I've just completed a batch of coils of which 8 was for a buddy that supplied me 8 cores. On inpection two of them where lighter than the rest and rattled somewhat. When controlling the capacitor on the Strobospark, the values where spot on and virtually no leak on the one and no readings on the second.
Here is what I found in the one with no readings:
My buddy had replaced the capacitor with the right type of orange drop capacitor, but not refilled the coil with tar.
After som driving, the one lead to the capacitor broke of fatigue and the capacitor did not do its job no more.
I replaced the capacitor with the flat ones so I could also reinsert the glass insulator which where also missing.
And just search for "type 3 steep roof tar" in these fora to find out why you should use tar and not some modern replacement.
100 million coils made with tar can't be a mistake :-)
Two reasons, maybe more, but for me the most important.
- first vibration, as you said before.
- second, by heating the tar over 100°C you get all the moisture out of the box and the system.
I just finished to rebuild 22 coils with new points, capacitors (the flat from FP or Lang) and rebuild boxes. Those 22 was what was repairable out of a pile of 26 coils. 4 had open secondary coils. Out of these 4 I take what I can, The wood, the bolts and nuts, the low tension coil and the most important: the tar.
Since I rebuild coils I always did it that way. I was never short of original tar.
With the wood I repair the broken boxes and I also rebuild boxes.
The good nuts and bolts are used to replace bad ones on good coils.
The low tension coils are used to replace the wiring during the rebuild of the coils. A few are used to replace the low tension coils as I need to rebuild Heinze coils.
The original low tension coil in the Heinze are unusable with the replacement high tension coils on the market or the normal Ford coils. There for I use the Ford coil and make it shorter.
In most of the Heinze coils is no tar but a brown stone like stuff. I replace it with the tar that I find in the normal coils. Till now I did a few and they work great but are expensive to rebuild.
a few more photos
Andre - looks marvelous. We are on the same page I will say. Except I do not deal with the older coils.
The most tricky is to take the box apart without destroying the finger connection.
The setting is different because there is no cushion spring in the contacts. About this it is al about the same.
Here is maybe a trick regarding taking out the tar - "bake" them 3-4 minutes in an electric table oven:
That softens the tar so it is easy to remove with a screwdriver or chisel for wood and to get the condenser out.
Only the upper heater is on - the lower will "tone" the wood in an unwanted darker tone (do not ask how I know).
And here is my setup for pouring the tar back in:
NO open flames to any of the tasks as I was warned about the fire hazard.

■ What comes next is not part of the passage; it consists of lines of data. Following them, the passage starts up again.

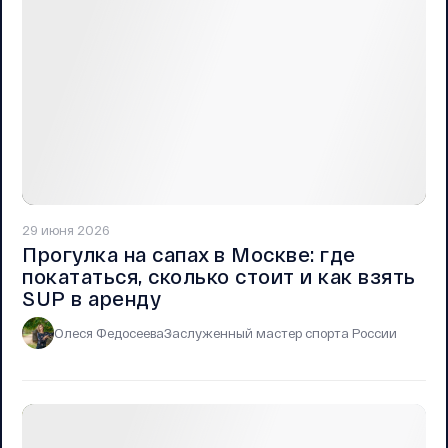
29 июня 2026
Прогулка на сапах в Москве: где
покататься, сколько стоит и как взять
SUP в аренду
Олеся Федосеева
Заслуженный мастер спорта России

Andre: Any concerns regarding off gassing of corrosive acetic acid from the silicone material used to position the parts before pouring the tar? Not criticizing, just asking, I was cautioned against using RTV Silicone in such applications where corrosion of hardware components could cause problems.
Beautiful craftsmanship on your coil restorations! jb
James, I suspect that is hot melt glue Andre is using to secure parts before pouring tar. Hot melt tends to be a plastic base. Regards John
John is right.
I will take some photos tomorrow of the glue gun.
It is easy but you need to pay attention it is hot too.
For cleaning the wood I use sand paper aceton and cellulose paint thinner.
John, Andre: Thanks for that information. jb
As you can see I do not work alone There is always an assistant.